On ne pourra pas pour autant parler de modernité - le jeu d'acteur navigue entre audace et convention d'un autre âge (ça s'agite beaucoup), et le décor ne cesse de marquer l'époque (froufrous, dentelles - pas d'épure). Mais ce qui est étonnant, c'est de voir à quel point la pièce de Feydeau, dont le film est l'adaptation, préfigure notre temps. Feydeau avait déjà perçu la façon dont le libéralisme allait contaminer la sphère intime, comment le politique (ou la démocratie) allait venir semer le trouble entre le vrai et le faux. En ce sens, Occupe-toi d'Amélie est un beau reflet de notre temps - il pourrait s'appeler Occupe-toi de Carla. Le calque le plus frappant (entre la pièce et le présent) est peut-être la perception du temps - les actions ne cessent de déborder, tout est retard, hystérie, course à la mort en parfaite insouciance (mais avec des plans) : une délinéarisation de l'existence (mener plusieurs activités de front).
Il y a aussi la mise en scène d'Autant-Lara, constamment en surchauffe, bourrée de mises en abimes, s'épuisant à dénoncer cinématographiquement la théâtralité du projet, et théâtralement les effets de cinéma - si bien qu'on n'est jamais nulle part - ou, plus précisément, jamais sûr d'être où l'on croit (donc perdu, donc séduit).

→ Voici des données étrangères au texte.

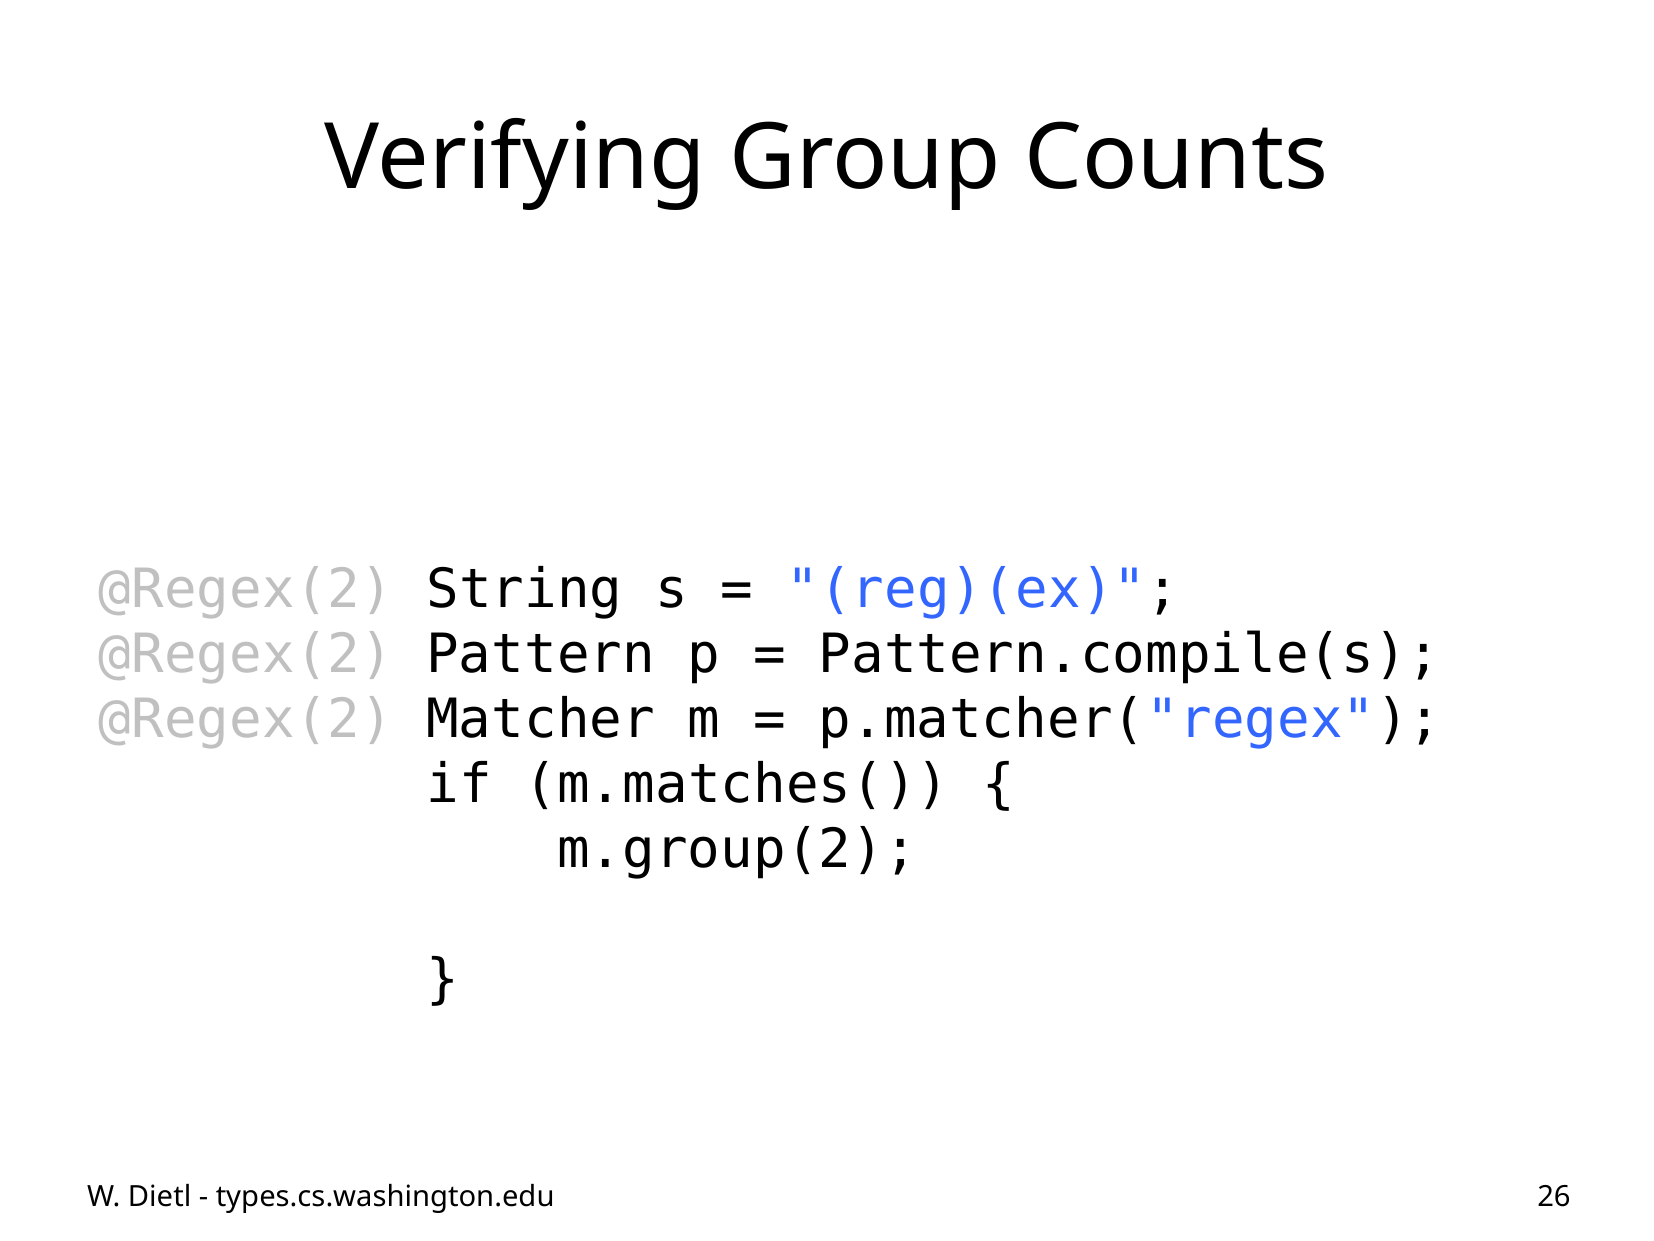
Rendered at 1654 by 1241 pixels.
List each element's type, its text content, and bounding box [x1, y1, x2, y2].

title Verifying Group Counts [82, 49, 1571, 257]
text_box @Regex(2) String s = "(reg)(ex)"; @Regex(2) Pattern p = Pattern.compile(s); @Regex(2) Matcher m = p.matcher("regex"); if (m.matches()) { m.group(2); } [84, 545, 1465, 1016]
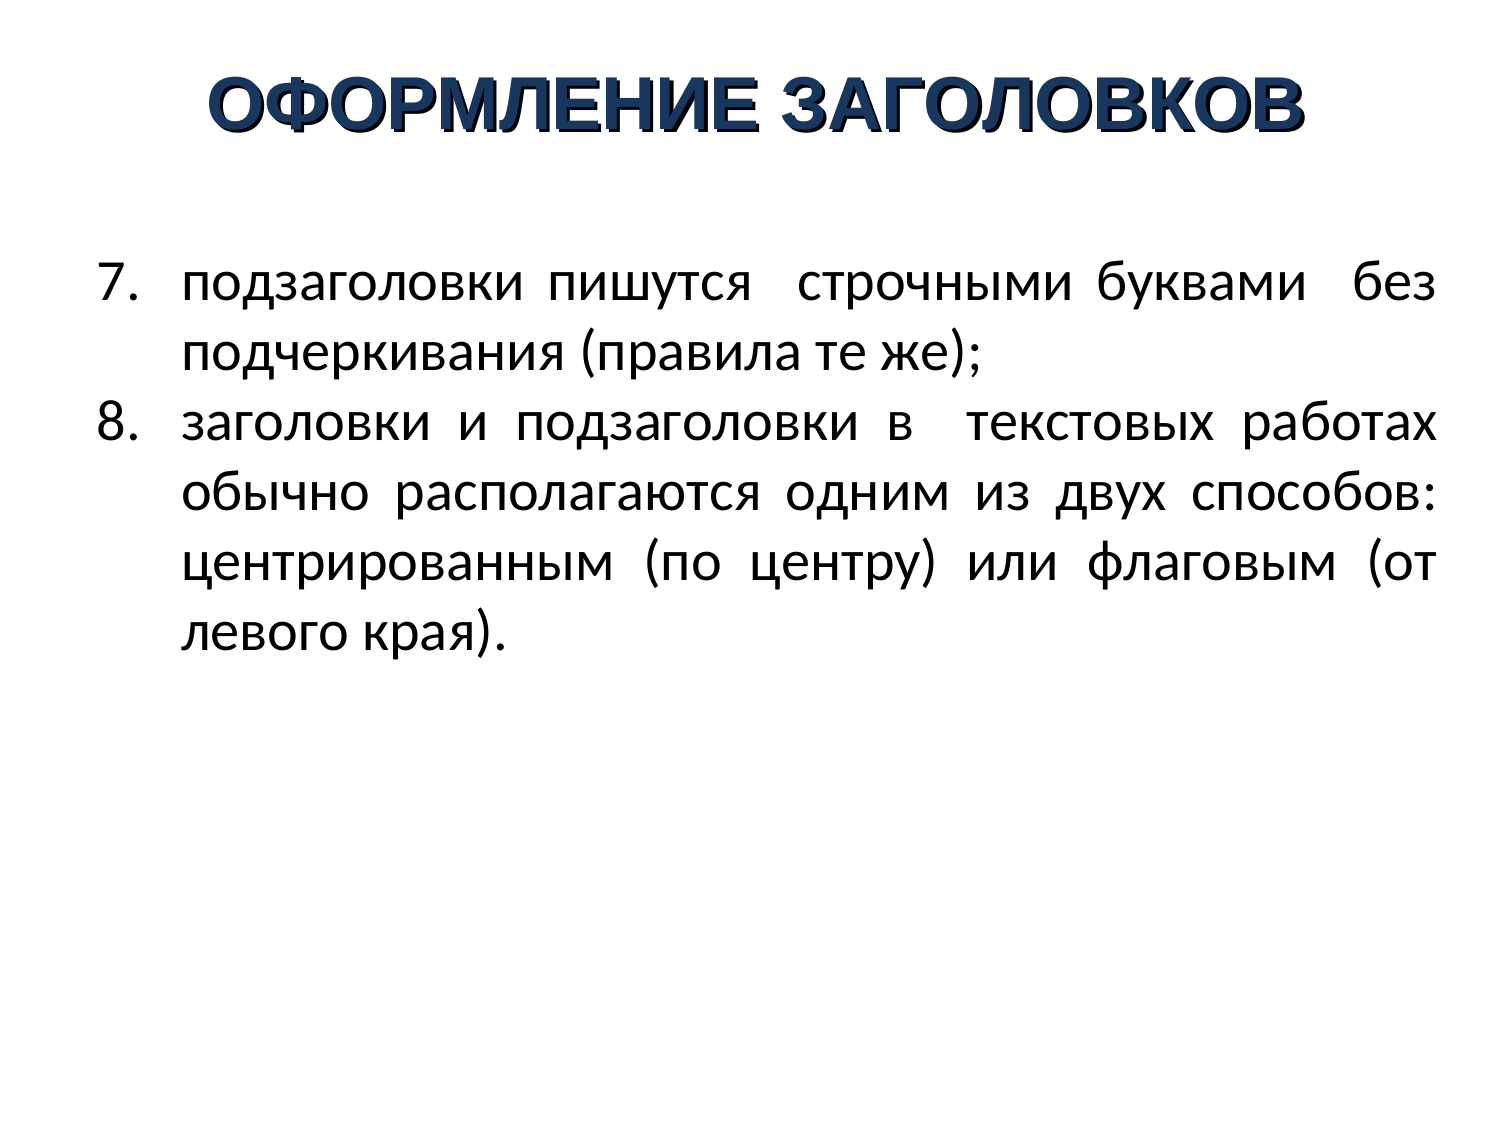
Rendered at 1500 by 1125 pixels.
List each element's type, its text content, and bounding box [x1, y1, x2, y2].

text_box подзаголовки пишутся строчными буквами без подчеркивания (правила те же); заголовки и подзаголовки в текстовых работах обычно располагаются одним из двух способов: центрированным (по центру) или флаговым (от левого края). [81, 234, 1454, 670]
text_box ОФОРМЛЕНИЕ ЗАГОЛОВКОВ [191, 46, 1321, 153]
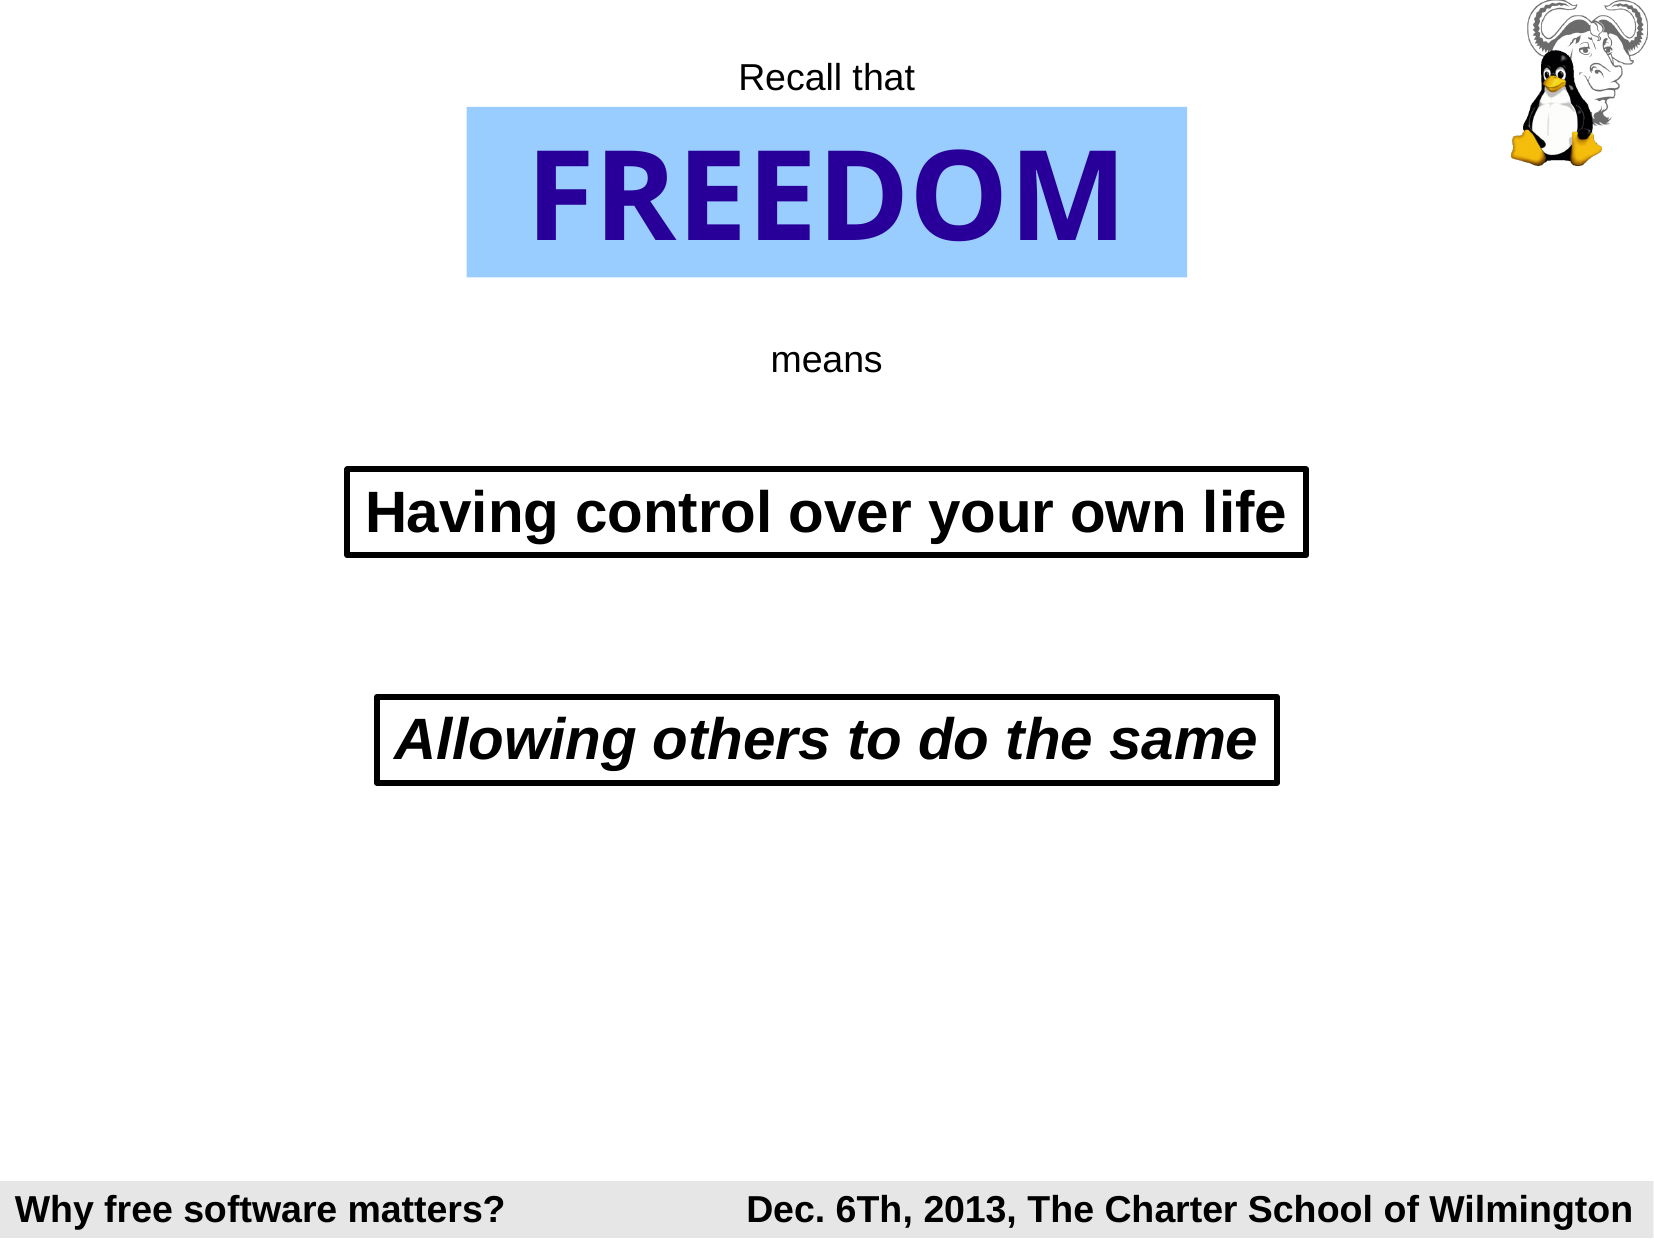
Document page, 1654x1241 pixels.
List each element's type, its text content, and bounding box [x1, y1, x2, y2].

picture [1511, 0, 1648, 166]
text_box Having control over your own life [347, 469, 1307, 556]
text_box Why free software matters? Dec. 6Th, 2013, The Charter School of Wilmington [0, 1181, 1654, 1238]
text_box means [755, 330, 898, 388]
title FREEDOM [466, 118, 1188, 267]
text_box Recall that [723, 49, 931, 107]
text_box Allowing others to do the same [376, 696, 1277, 783]
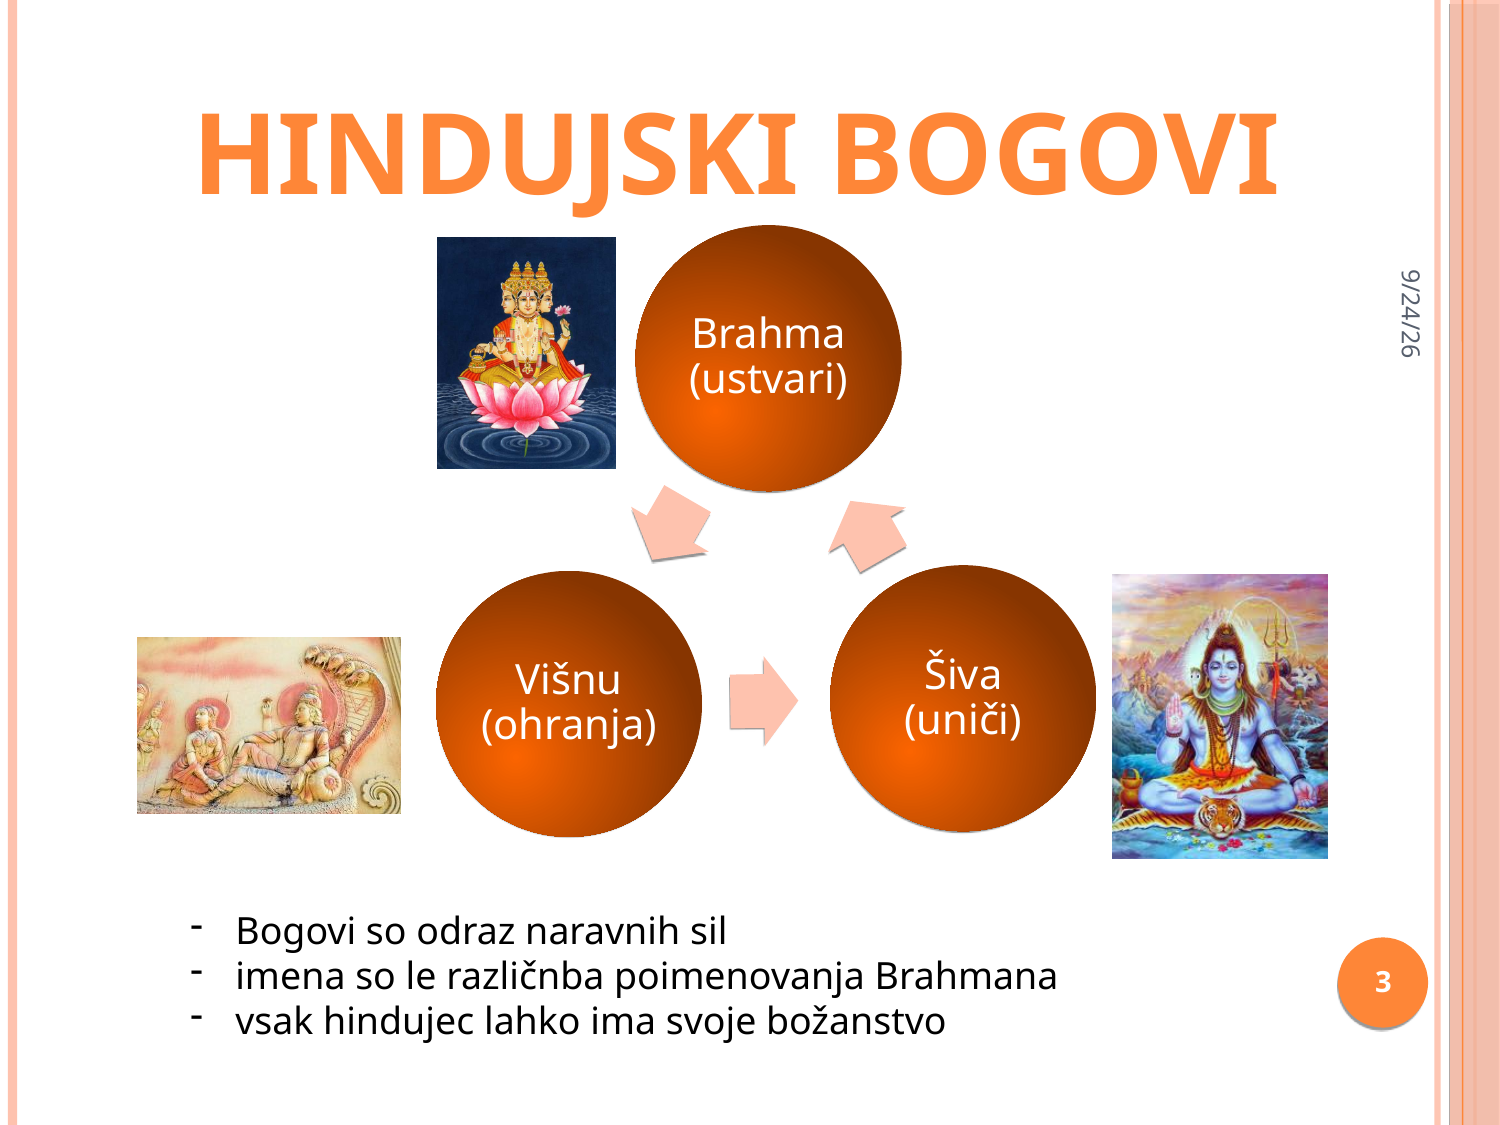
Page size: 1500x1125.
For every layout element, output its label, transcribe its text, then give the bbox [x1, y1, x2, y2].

picture [437, 237, 616, 469]
text_box [828, 500, 907, 573]
slide_number 6/3/19 [1378, 43, 1442, 374]
text_box Višnu (ohranja) [436, 570, 703, 837]
text_box Bogovi so odraz naravnih sil imena so le različnba poimenovanja Brahmana vsak hindujec lahko ima svoje božanstvo [175, 899, 1075, 1095]
picture [1112, 574, 1328, 859]
text_box Brahma (ustvari) [635, 225, 902, 492]
slide_number <number> [1333, 940, 1434, 1026]
text_box Hindujski bogovi [177, 74, 1296, 225]
text_box Šiva (uniči) [830, 565, 1097, 832]
text_box [729, 656, 799, 746]
text_box [631, 485, 711, 560]
picture [137, 637, 401, 814]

Ce flou très calculé fait d'Occupe-toi d'Amélie un film étrange - à la fois joyeux et déplaisant - déplaisant parce qu'imposant cette joie comme unique rapport possible au film. C'est un bel exemple de ce que pourrait être le cinéma français majoritaire aujourd'hui, s'il n'était pas si plein de mauvaise conscience : une façon de faire autorité. Et la satisfaction de se dire à la fin : on en a pour son argent.